The solutions to the puzzle of antibody diversity and mystery of T-cell recognition of antigenic peptides are among the brightest chapters of biology in the last quarter of the twentieth century. The future of immunology will be all about how the system is regulated and how it makes decisions: whether to respond or not; whether to direct efforts towards antibody formation or cell-mediated immunity; and, if the latter, whether more towards cytokine-secreting T cells or cytotoxic T cells.

As in the past, the future will be about information and thus about DNA science. All the complex signalling pathways, the feedback loops, and the intricate rules governing cell division on the one hand or programmed cell death on the other, will be progressively revealed. As this happens, the possibilities for applied research and development will be immense. In particular, new therapeutic targets will be identified.

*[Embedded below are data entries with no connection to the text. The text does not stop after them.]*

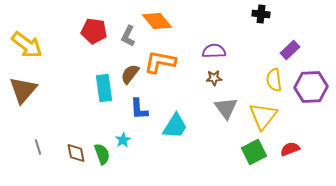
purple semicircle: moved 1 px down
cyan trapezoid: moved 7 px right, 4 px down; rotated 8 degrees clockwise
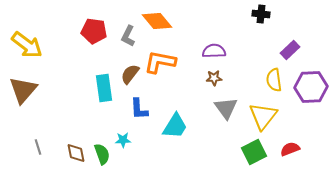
cyan star: rotated 28 degrees clockwise
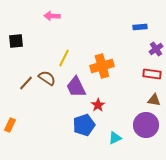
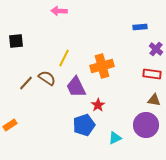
pink arrow: moved 7 px right, 5 px up
purple cross: rotated 16 degrees counterclockwise
orange rectangle: rotated 32 degrees clockwise
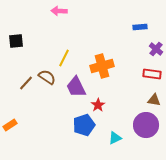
brown semicircle: moved 1 px up
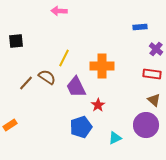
orange cross: rotated 15 degrees clockwise
brown triangle: rotated 32 degrees clockwise
blue pentagon: moved 3 px left, 2 px down
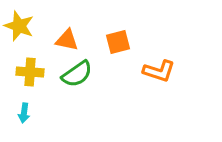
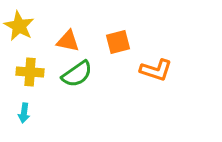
yellow star: rotated 8 degrees clockwise
orange triangle: moved 1 px right, 1 px down
orange L-shape: moved 3 px left, 1 px up
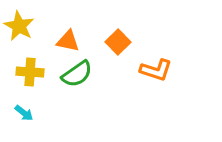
orange square: rotated 30 degrees counterclockwise
cyan arrow: rotated 60 degrees counterclockwise
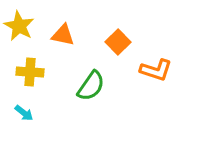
orange triangle: moved 5 px left, 6 px up
green semicircle: moved 14 px right, 12 px down; rotated 20 degrees counterclockwise
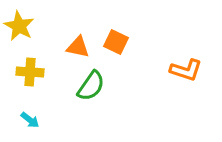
orange triangle: moved 15 px right, 12 px down
orange square: moved 2 px left; rotated 20 degrees counterclockwise
orange L-shape: moved 30 px right
cyan arrow: moved 6 px right, 7 px down
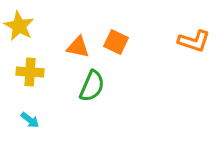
orange L-shape: moved 8 px right, 29 px up
green semicircle: moved 1 px right; rotated 12 degrees counterclockwise
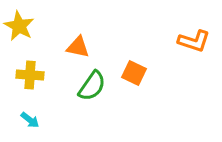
orange square: moved 18 px right, 31 px down
yellow cross: moved 3 px down
green semicircle: rotated 12 degrees clockwise
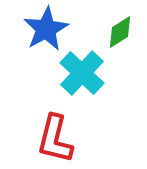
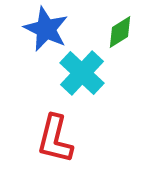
blue star: rotated 18 degrees counterclockwise
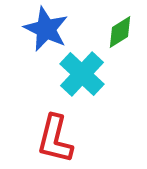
cyan cross: moved 1 px down
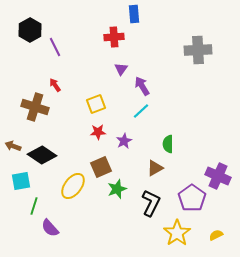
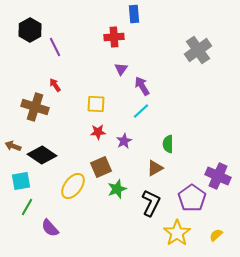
gray cross: rotated 32 degrees counterclockwise
yellow square: rotated 24 degrees clockwise
green line: moved 7 px left, 1 px down; rotated 12 degrees clockwise
yellow semicircle: rotated 16 degrees counterclockwise
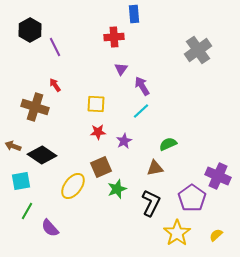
green semicircle: rotated 66 degrees clockwise
brown triangle: rotated 18 degrees clockwise
green line: moved 4 px down
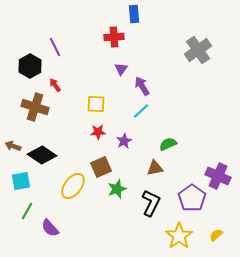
black hexagon: moved 36 px down
yellow star: moved 2 px right, 3 px down
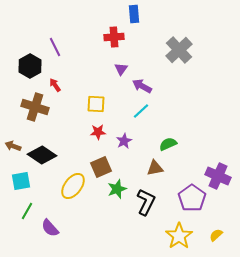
gray cross: moved 19 px left; rotated 8 degrees counterclockwise
purple arrow: rotated 30 degrees counterclockwise
black L-shape: moved 5 px left, 1 px up
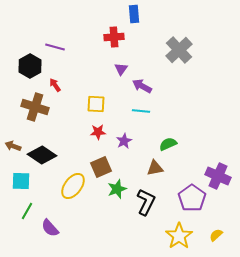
purple line: rotated 48 degrees counterclockwise
cyan line: rotated 48 degrees clockwise
cyan square: rotated 12 degrees clockwise
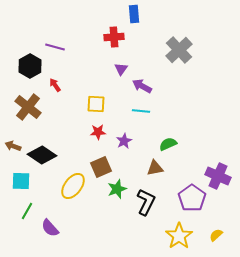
brown cross: moved 7 px left; rotated 20 degrees clockwise
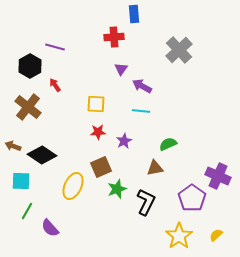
yellow ellipse: rotated 12 degrees counterclockwise
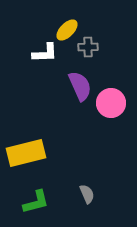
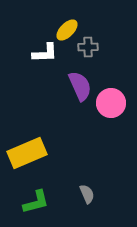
yellow rectangle: moved 1 px right; rotated 9 degrees counterclockwise
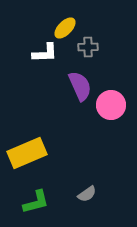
yellow ellipse: moved 2 px left, 2 px up
pink circle: moved 2 px down
gray semicircle: rotated 78 degrees clockwise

The 'miracle' drug for chronic myelogenous leukaemia, Glivec, was made possible after the characterization of the extraordinary cancerous potential of the chimaeric oncogene bcr–abl. This will surely be only the first of a plethora of more intelligently designed anti-cancer drugs. Potent cytokines and monoclonal antibodies directed against cell surface-associated structures are already prominent within a radically revised pharmaceutical armamentarium in areas including cancer, autoimmunity, allergy and transplantation. DNA research is therefore crucial to a new generation of immunologists, from those striving towards the development of novel vaccines to those seeking to understand and control autoimmune diseases, allergy and transplant tolerance.